Keep every character as it is and output all of the records.

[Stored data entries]

--------------------

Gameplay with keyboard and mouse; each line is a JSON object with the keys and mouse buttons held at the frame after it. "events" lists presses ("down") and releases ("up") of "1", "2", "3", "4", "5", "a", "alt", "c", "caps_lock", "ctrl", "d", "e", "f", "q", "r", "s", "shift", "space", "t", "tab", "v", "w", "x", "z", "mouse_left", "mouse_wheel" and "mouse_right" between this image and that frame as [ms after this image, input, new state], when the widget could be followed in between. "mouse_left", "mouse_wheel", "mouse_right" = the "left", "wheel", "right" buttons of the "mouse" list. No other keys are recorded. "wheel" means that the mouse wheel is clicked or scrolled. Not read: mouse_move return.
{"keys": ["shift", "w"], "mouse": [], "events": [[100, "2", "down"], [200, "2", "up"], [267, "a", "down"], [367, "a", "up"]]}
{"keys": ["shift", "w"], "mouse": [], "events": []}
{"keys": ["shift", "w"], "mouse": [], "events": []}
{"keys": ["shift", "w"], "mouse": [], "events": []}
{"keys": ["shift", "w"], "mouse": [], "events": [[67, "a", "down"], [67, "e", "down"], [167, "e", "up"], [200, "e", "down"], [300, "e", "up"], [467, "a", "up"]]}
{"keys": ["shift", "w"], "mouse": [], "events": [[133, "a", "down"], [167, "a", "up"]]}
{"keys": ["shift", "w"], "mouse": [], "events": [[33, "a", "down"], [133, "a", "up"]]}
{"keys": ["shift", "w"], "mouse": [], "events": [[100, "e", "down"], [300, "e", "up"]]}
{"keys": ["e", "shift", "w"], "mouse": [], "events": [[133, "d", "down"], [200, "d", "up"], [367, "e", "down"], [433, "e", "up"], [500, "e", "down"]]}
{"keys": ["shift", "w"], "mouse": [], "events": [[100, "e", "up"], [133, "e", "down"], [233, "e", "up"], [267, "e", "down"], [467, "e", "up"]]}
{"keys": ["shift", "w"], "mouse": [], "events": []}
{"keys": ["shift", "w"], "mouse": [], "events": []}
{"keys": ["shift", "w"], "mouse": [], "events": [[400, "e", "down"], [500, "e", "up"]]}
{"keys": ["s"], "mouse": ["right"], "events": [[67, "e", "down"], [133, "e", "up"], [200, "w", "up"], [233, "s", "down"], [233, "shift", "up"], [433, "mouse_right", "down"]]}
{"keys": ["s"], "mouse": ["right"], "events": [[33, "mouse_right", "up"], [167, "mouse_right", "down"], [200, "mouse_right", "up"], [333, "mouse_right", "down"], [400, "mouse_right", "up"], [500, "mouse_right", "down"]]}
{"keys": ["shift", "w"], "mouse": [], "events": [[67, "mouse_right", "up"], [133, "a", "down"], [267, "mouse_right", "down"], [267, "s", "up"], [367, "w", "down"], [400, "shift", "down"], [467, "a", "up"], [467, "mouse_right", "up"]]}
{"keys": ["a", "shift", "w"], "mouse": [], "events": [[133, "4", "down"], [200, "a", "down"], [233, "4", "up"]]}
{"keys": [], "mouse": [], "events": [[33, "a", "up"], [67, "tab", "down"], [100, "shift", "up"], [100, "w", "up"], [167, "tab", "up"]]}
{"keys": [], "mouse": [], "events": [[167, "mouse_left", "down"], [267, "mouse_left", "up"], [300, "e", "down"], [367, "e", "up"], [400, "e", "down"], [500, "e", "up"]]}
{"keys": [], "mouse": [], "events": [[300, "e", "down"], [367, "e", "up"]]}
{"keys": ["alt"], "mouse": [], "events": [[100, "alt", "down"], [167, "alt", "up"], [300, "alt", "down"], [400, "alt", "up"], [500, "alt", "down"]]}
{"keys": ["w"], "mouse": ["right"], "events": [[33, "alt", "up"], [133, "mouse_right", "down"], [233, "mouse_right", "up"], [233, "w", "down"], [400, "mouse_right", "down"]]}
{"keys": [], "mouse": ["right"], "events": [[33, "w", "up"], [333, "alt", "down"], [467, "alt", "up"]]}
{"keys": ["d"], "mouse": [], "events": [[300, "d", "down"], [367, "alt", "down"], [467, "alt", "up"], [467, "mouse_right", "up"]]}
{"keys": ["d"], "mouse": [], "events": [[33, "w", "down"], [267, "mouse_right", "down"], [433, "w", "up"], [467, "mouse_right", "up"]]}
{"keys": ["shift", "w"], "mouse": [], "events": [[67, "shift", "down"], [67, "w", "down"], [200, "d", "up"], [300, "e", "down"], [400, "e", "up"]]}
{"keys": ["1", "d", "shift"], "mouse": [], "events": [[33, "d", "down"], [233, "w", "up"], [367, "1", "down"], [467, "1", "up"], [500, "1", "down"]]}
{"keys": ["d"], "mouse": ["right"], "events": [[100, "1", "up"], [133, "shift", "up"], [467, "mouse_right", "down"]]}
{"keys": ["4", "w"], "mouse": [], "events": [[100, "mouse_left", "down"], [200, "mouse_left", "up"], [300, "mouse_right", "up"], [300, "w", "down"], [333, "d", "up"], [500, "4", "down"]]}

--------------------

Solution to the problem:
Gameplay with keyboard and mouse; each line is a JSON object with the keys and mouse buttons held at the frame after it. "events" lists presses ("down") and releases ("up") of "1", "2", "3", "4", "5", "a", "alt", "c", "caps_lock", "ctrl", "d", "e", "f", "q", "r", "s", "shift", "space", "t", "tab", "v", "w", "x", "z", "mouse_left", "mouse_wheel" and "mouse_right" between this image and that frame as [ms after this image, input, new state], when the widget could be followed in between. "mouse_left", "mouse_wheel", "mouse_right" = the "left", "wheel", "right" buttons of the "mouse" list. No other keys are recorded. "wheel" means that the mouse wheel is clicked or scrolled. Not read: mouse_move return.
{"keys": ["shift", "w"], "mouse": [], "events": [[100, "2", "down"], [200, "2", "up"], [267, "a", "down"], [367, "a", "up"]]}
{"keys": ["shift", "w"], "mouse": [], "events": []}
{"keys": ["shift", "w"], "mouse": [], "events": []}
{"keys": ["shift", "w"], "mouse": [], "events": []}
{"keys": ["shift", "w"], "mouse": [], "events": [[67, "a", "down"], [67, "e", "down"], [167, "e", "up"], [200, "e", "down"], [300, "e", "up"], [467, "a", "up"]]}
{"keys": ["shift", "w"], "mouse": [], "events": [[133, "a", "down"], [167, "a", "up"]]}
{"keys": ["shift", "w"], "mouse": [], "events": [[33, "a", "down"], [133, "a", "up"]]}
{"keys": ["shift", "w"], "mouse": [], "events": [[100, "e", "down"], [300, "e", "up"]]}
{"keys": ["e", "shift", "w"], "mouse": [], "events": [[133, "d", "down"], [200, "d", "up"], [367, "e", "down"], [433, "e", "up"], [500, "e", "down"]]}
{"keys": ["shift", "w"], "mouse": [], "events": [[100, "e", "up"], [133, "e", "down"], [233, "e", "up"], [267, "e", "down"], [467, "e", "up"]]}
{"keys": ["shift", "w"], "mouse": [], "events": []}
{"keys": ["shift", "w"], "mouse": [], "events": []}
{"keys": ["shift", "w"], "mouse": [], "events": [[400, "e", "down"], [500, "e", "up"]]}
{"keys": ["s"], "mouse": ["right"], "events": [[67, "e", "down"], [133, "e", "up"], [200, "w", "up"], [233, "s", "down"], [233, "shift", "up"], [433, "mouse_right", "down"]]}
{"keys": ["s"], "mouse": ["right"], "events": [[33, "mouse_right", "up"], [167, "mouse_right", "down"], [200, "mouse_right", "up"], [333, "mouse_right", "down"], [400, "mouse_right", "up"], [500, "mouse_right", "down"]]}
{"keys": ["shift", "w"], "mouse": [], "events": [[67, "mouse_right", "up"], [133, "a", "down"], [267, "mouse_right", "down"], [267, "s", "up"], [367, "w", "down"], [400, "shift", "down"], [467, "a", "up"], [467, "mouse_right", "up"]]}
{"keys": ["a", "shift", "w"], "mouse": [], "events": [[133, "4", "down"], [200, "a", "down"], [233, "4", "up"]]}
{"keys": [], "mouse": [], "events": [[33, "a", "up"], [67, "tab", "down"], [100, "shift", "up"], [100, "w", "up"], [167, "tab", "up"]]}
{"keys": [], "mouse": [], "events": [[167, "mouse_left", "down"], [267, "mouse_left", "up"], [300, "e", "down"], [367, "e", "up"], [400, "e", "down"], [500, "e", "up"]]}
{"keys": [], "mouse": [], "events": [[300, "e", "down"], [367, "e", "up"]]}
{"keys": ["alt"], "mouse": [], "events": [[100, "alt", "down"], [167, "alt", "up"], [300, "alt", "down"], [400, "alt", "up"], [500, "alt", "down"]]}
{"keys": ["w"], "mouse": ["right"], "events": [[33, "alt", "up"], [133, "mouse_right", "down"], [233, "mouse_right", "up"], [233, "w", "down"], [400, "mouse_right", "down"]]}
{"keys": [], "mouse": ["right"], "events": [[33, "w", "up"], [333, "alt", "down"], [467, "alt", "up"]]}
{"keys": ["d"], "mouse": [], "events": [[300, "d", "down"], [367, "alt", "down"], [467, "alt", "up"], [467, "mouse_right", "up"]]}
{"keys": ["d"], "mouse": [], "events": [[33, "w", "down"], [267, "mouse_right", "down"], [433, "w", "up"], [467, "mouse_right", "up"]]}
{"keys": ["shift", "w"], "mouse": [], "events": [[67, "shift", "down"], [67, "w", "down"], [200, "d", "up"], [300, "e", "down"], [400, "e", "up"]]}
{"keys": ["1", "d", "shift"], "mouse": [], "events": [[33, "d", "down"], [233, "w", "up"], [367, "1", "down"], [467, "1", "up"], [500, "1", "down"]]}
{"keys": ["d"], "mouse": ["right"], "events": [[100, "1", "up"], [133, "shift", "up"], [467, "mouse_right", "down"]]}
{"keys": ["4", "w"], "mouse": [], "events": [[100, "mouse_left", "down"], [200, "mouse_left", "up"], [300, "mouse_right", "up"], [300, "w", "down"], [333, "d", "up"], [500, "4", "down"]]}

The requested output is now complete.